Required action -> State how many lines of the entries hold the string "Identificato". Reply with the number alone.

Provided records ->

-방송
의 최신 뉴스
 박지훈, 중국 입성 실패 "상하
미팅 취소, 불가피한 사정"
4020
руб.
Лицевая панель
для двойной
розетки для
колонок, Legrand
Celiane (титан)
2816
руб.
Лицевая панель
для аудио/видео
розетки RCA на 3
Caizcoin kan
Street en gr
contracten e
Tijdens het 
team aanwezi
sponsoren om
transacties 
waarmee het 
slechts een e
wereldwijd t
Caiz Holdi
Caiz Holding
==
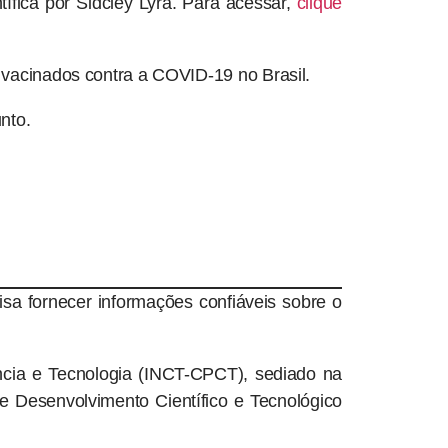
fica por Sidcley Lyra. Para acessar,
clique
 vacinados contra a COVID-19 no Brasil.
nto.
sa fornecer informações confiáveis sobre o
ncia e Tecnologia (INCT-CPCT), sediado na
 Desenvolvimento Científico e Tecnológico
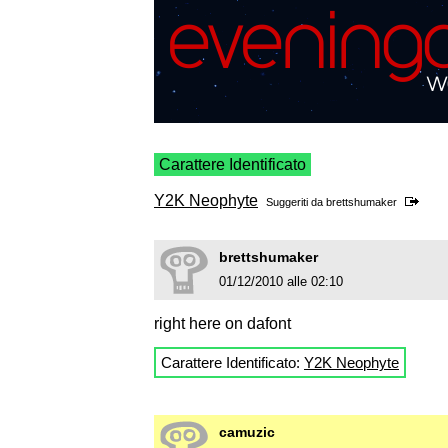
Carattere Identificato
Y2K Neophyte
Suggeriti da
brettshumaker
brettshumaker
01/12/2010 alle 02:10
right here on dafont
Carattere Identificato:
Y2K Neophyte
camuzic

Finished exercise -> 2